School bully sent to McDonald’s instead of being punished
Tamsyn Henderson echoed recent media suggestions that schools often end up punishing the victims instead of the bullies.
In April, the P&J reported that a bully who beat a fellow Elgin Academy pupil so hard he suffered concussion was suspended for one day, then sent out of school on a series of activities, including a trip to McDonald’s.
“Children are told that it is because they stand out that they are asking people to pick on them,” Tamsyn says. “It’s a joke and it’s cruel as it knocks the confidence out of the victims who are attacked and harmed daily.”
Some of the anger was aimed at inaction by teachers and other staff, echoing experts who have warned in recent months that schools attempt to sit on the problem.
Tom Bennett, known as “the behaviour tsar”, is chair of a taskforce aimed at tackling misbehaviour and told the Sunday Post this year he had spoken to many teachers who want to talk about problems but are afraid to speak out.
He said: “I’ve spoken to scores of teachers who want to speak out about the problems they face in schools, but know that if they did, they would be reprimanded or sanctioned by their line management. Because they would also be disciplined or chastised by their bosses. And so it goes, all the way to the top of education.
“There is an omerta in Scottish education: a code of silence.”
The Scottish Government has previously denied it has a no-exclusion policy, saying it is the responsibility of local authorities to agree exclusion policy for schools.

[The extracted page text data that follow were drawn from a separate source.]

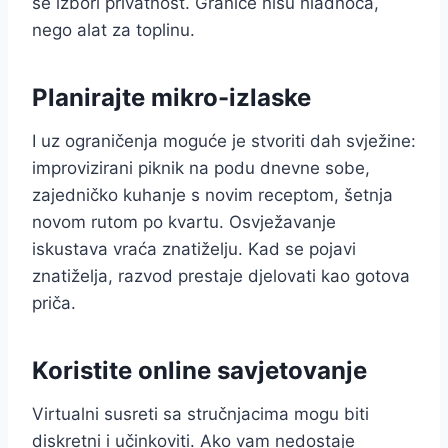
se izbori privatnost. Granice nisu hladnoća,
nego alat za toplinu.
Planirajte mikro-izlaske
I uz ograničenja moguće je stvoriti dah svježine:
improvizirani piknik na podu dnevne sobe,
zajedničko kuhanje s novim receptom, šetnja
novom rutom po kvartu. Osvježavanje
iskustava vraća znatiželju. Kad se pojavi
znatiželja, razvod prestaje djelovati kao gotova
priča.
Koristite online savjetovanje
Virtualni susreti sa stručnjacima mogu biti
diskretni i učinkoviti. Ako vam nedostaje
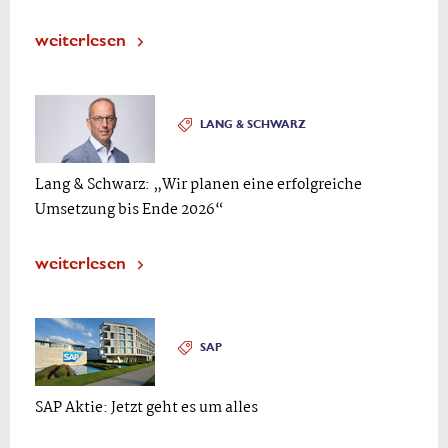
weiterlesen
LANG & SCHWARZ
Lang & Schwarz: „Wir planen eine erfolgreiche
Umsetzung bis Ende 2026“
weiterlesen
SAP
SAP Aktie: Jetzt geht es um alles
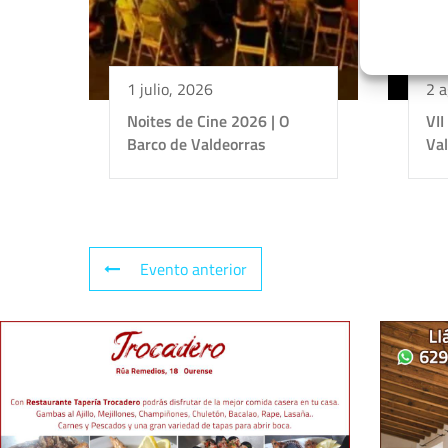
1 julio, 2026
2 a
Noites de Cine 2026 | O
VII
Barco de Valdeorras
Va
Evento anterior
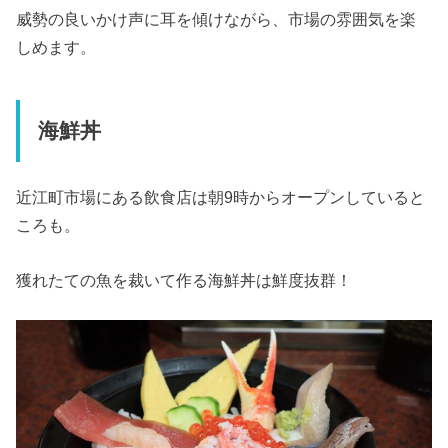
威勢の良いかけ声に耳を傾けながら、市場の雰囲気を楽
しめます。
海鮮丼
近江町市場にある飲食店は朝9時からオープンしていると
ころも。
獲れたての魚を裁いて作る海鮮丼は鮮度抜群！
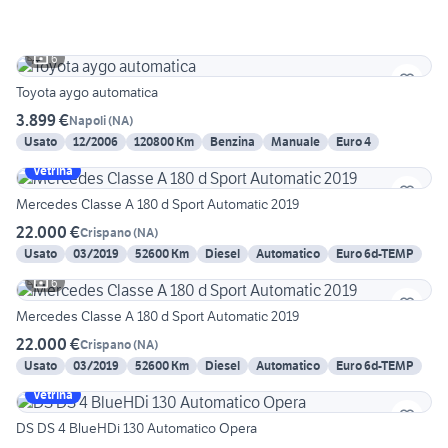
6
Toyota aygo automatica
3.899 €
Napoli
(
NA
)
Usato
12/2006
120800 Km
Benzina
Manuale
Euro 4
Vetrina
Mercedes Classe A 180 d Sport Automatic 2019
22.000 €
Crispano
(
NA
)
Usato
03/2019
52600 Km
Diesel
Automatico
Euro 6d-TEMP
6
Mercedes Classe A 180 d Sport Automatic 2019
22.000 €
Crispano
(
NA
)
Usato
03/2019
52600 Km
Diesel
Automatico
Euro 6d-TEMP
Vetrina
DS DS 4 BlueHDi 130 Automatico Opera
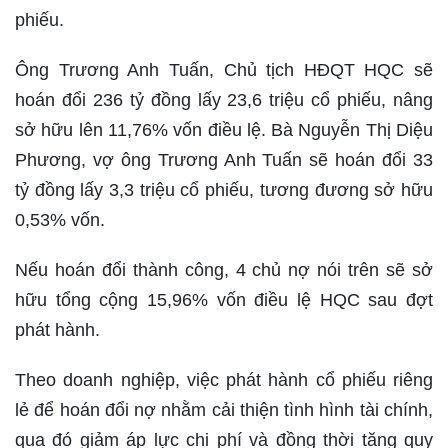
phiếu.
Ông Trương Anh Tuấn, Chủ tịch HĐQT HQC sẽ
hoán đổi 236 tỷ đồng lấy 23,6 triệu cổ phiếu, nâng
sở hữu lên 11,76% vốn điều lệ. Bà Nguyễn Thị Diệu
Phương, vợ ông Trương Anh Tuấn sẽ hoán đổi 33
tỷ đồng lấy 3,3 triệu cổ phiếu, tương đương sở hữu
0,53% vốn.
Nếu hoán đổi thành công, 4 chủ nợ nói trên sẽ sở
hữu tổng cộng 15,96% vốn điều lệ HQC sau đợt
phát hành.
Theo doanh nghiệp, việc phát hành cổ phiếu riêng
lẻ để hoán đổi nợ nhằm cải thiện tình hình tài chính,
qua đó giảm áp lực chi phí và đồng thời tăng quy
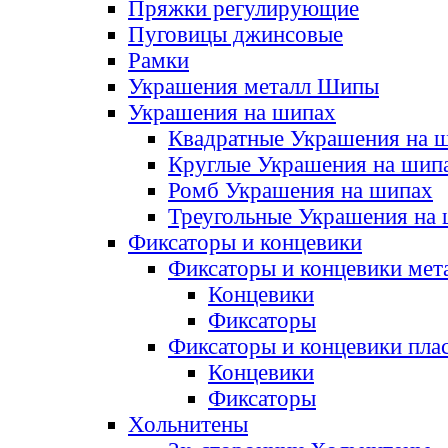
Пряжки регулирующие
Пуговицы джинсовые
Рамки
Украшения металл Шипы
Украшения на шипах
Квадратные Украшения на 
Круглые Украшения на шип
Ромб Украшения на шипах
Треугольные Украшения на
Фиксаторы и концевики
Фиксаторы и концевики мет
Концевики
Фиксаторы
Фиксаторы и концевики пла
Концевики
Фиксаторы
Хольнитены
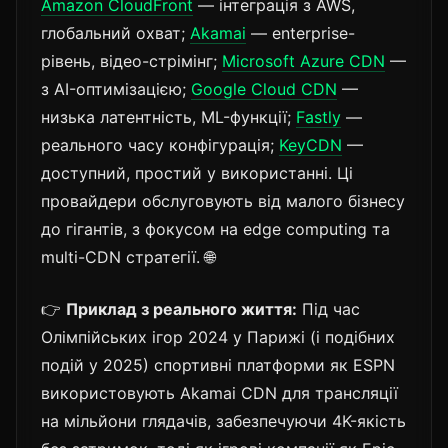
Amazon CloudFront
— інтеграція з AWS,
глобальний охват;
Akamai
— enterprise-
рівень, відео-стрімінг;
Microsoft Azure CDN
—
з AI-оптимізацією;
Google Cloud CDN
—
низька латентність, ML-функції;
Fastly
—
реального часу конфігурація;
KeyCDN
—
доступний, простий у використанні. Ці
провайдери обслуговують від малого бізнесу
до гігантів, з фокусом на edge computing та
multi-CDN стратегії. 🌐
👉
Приклад з реального життя:
Під час
Олімпійських ігор 2024 у Парижі (і подібних
подій у 2025) спортивні платформи як ESPN
використовують Akamai CDN для трансляції
на мільйони глядачів, забезпечуючи 4K-якість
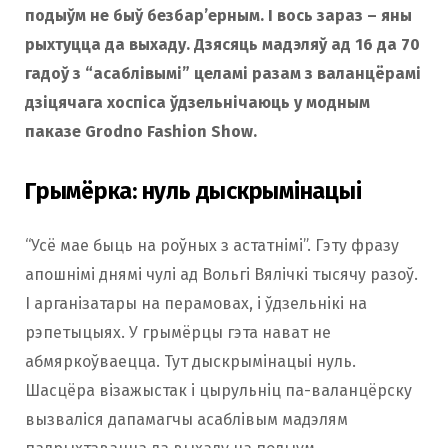
подыўм не быў безбар’ерным. І вось зараз – яны
рыхтуцца да выхаду. Дзясяць мадэляў ад 16 да 70
гадоў з “асаблівымі” целамі разам з валанцёрамі
дзіцячага хоспіса ўдзельнічаюць у модным
паказе Grodno Fashion Show.
Грымёрка: нуль дыскрымінацыі
“Усё мае быць на роўных з астатнімі”. Гэту фразу
апошнімі днямі чулі ад Вольгі Вялічкі тысячу разоў.
І арганізатары на перамовах, і ўдзельнікі на
рэпетыцыях. У грымёрцы гэта нават не
абмяркоўваецца. Тут дыскрымінацыі нуль.
Шасцёра візажыстак і цырульніц па-валанцёрску
вызваліся дапамагчы асаблівым мадэлям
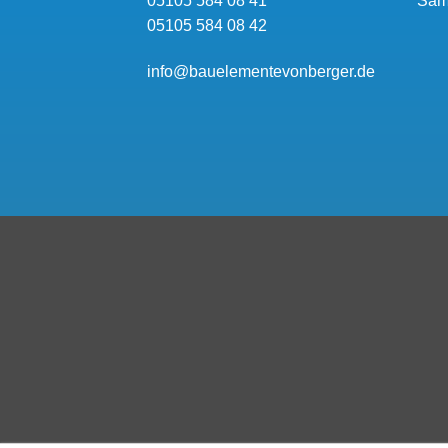
05105 584 08 41
Sam
05105 584 08 42
info@bauelementevonberger.de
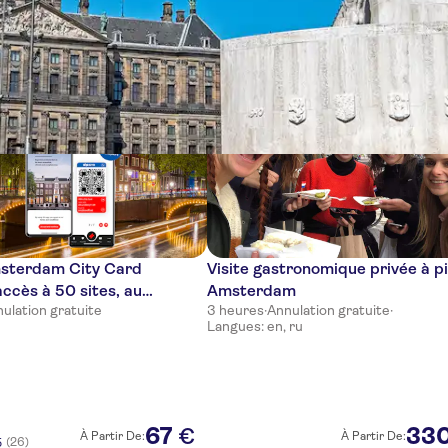
s
sterdam City Card
Visite gastronomique privée à p
ccès à 50 sites, au
Amsterdam
ulation gratuite
3 heures
·
Annulation gratuite
·
eum et aux transports en
Langues: en, ru
67
33
€
À Partir De:
À Partir De:
(26)
5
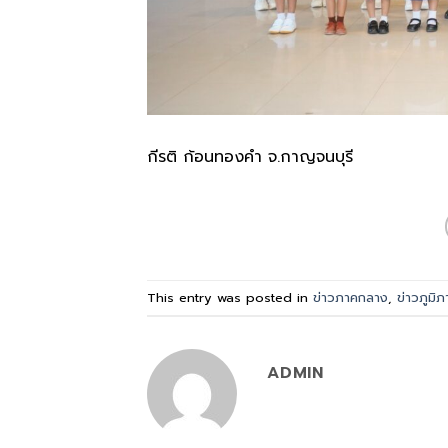
กีรติ ก้อนทองคำ จ.กาญจนบุรี
This entry was posted in
ข่าวภาคกลาง
,
ข่าวภูมิภ
ADMIN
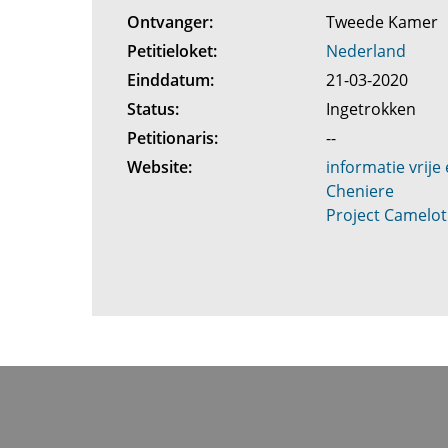
Ontvanger:
Tweede Kamer
Petitieloket:
Nederland
Einddatum:
21-03-2020
Status:
Ingetrokken
Petitionaris:
--
Website:
informatie vrije
Cheniere
Project Camelot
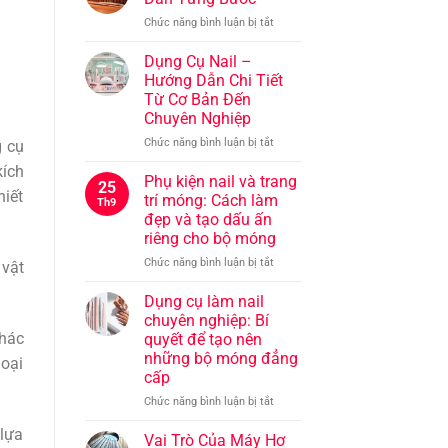
khỏe
ở
Chức năng bình luận bị tắt
và
Cọ
đẹp
Vẽ
Dụng Cụ Nail –
Nail:
Hướng Dẫn Chi Tiết
Hướng
Từ Cơ Bản Đến
Dẫn
Chuyên Nghiệp
Từng
Bước
ở
Chức năng bình luận bị tắt
g cụ
Dụng
kích
Cụ
Phụ kiện nail và trang
25
Nail
hiết
trí móng: Cách làm
Th9
–
đẹp và tạo dấu ấn
Hướng
riêng cho bộ móng
Dẫn
Chi
ở
Chức năng bình luận bị tắt
 vật
Tiết
Phụ
Từ
kiện
Dụng cụ làm nail
Cơ
nail
chuyên nghiệp: Bí
Bản
và
khác
quyết để tạo nên
Đến
trang
những bộ móng đẳng
loại
Chuyên
trí
cấp
Nghiệp
móng:
Cách
ở
Chức năng bình luận bị tắt
làm
Dụng
 lựa
đẹp
cụ
Vai Trò Của Máy Hơ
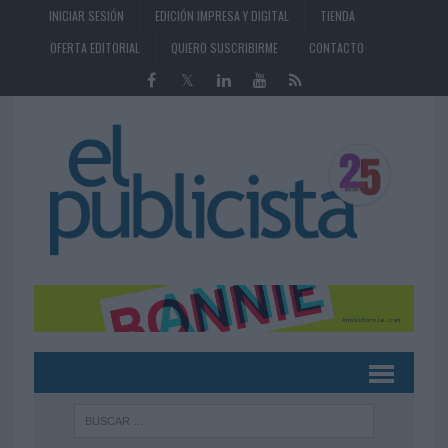
INICIAR SESIÓN
EDICIÓN IMPRESA Y DIGITAL
TIENDA
OFERTA EDITORIAL
QUIERO SUSCRIBIRME
CONTACTO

What legal options do parents have over school bullying punishments?
But some parents of bullied children attempt to go around the school system with legal action.
This can be a frustrating process, as perpetrators are minors and not subject to the same criminal processes as adults.
To find out what options parents have when it comes to legal action, we spoke to Baktosch Gillan, a senior solicitor at Thorntons Solicitors. He said that incidents where children beat and injure victims are a matter for the police.
“The age of criminal responsibility in Scotland is 12 so if police decide to take proceedings, depending on the age of the child, they would likely go through the children’s reporter system, as opposed to court proceedings,” he explained, referring to the system in Scotland that decides whether a child or young person needs to go to a Children’s Hearing.
He said parents could obtain a non-harassment order from the court, but warned that unless legal aid was obtained the legal fees could run into the tens of thousands of pounds.
He also warned that such court orders are “pretty rare”.
Could parents harness the power of a UN convention?
If parents want to take action against a school because they believe it hasn’t adequately protected their child, then Mr Gillan says legal options do exist if, for example, a child’s education has suffered.
In these instances, the legal action would be against the education authority.
Mr Gillan also pointed to the United Nations Convention on the Rights of the Child, which was incorporated into Scots law in July this year, suggesting that it could potentially be used as a foundation for legal action.
“It’s been subject to legal challenges, so I don’t know the full extent of the law as it has come into effect,” he added. “But in principle, it places more obligations on councils to protect the welfare of children.”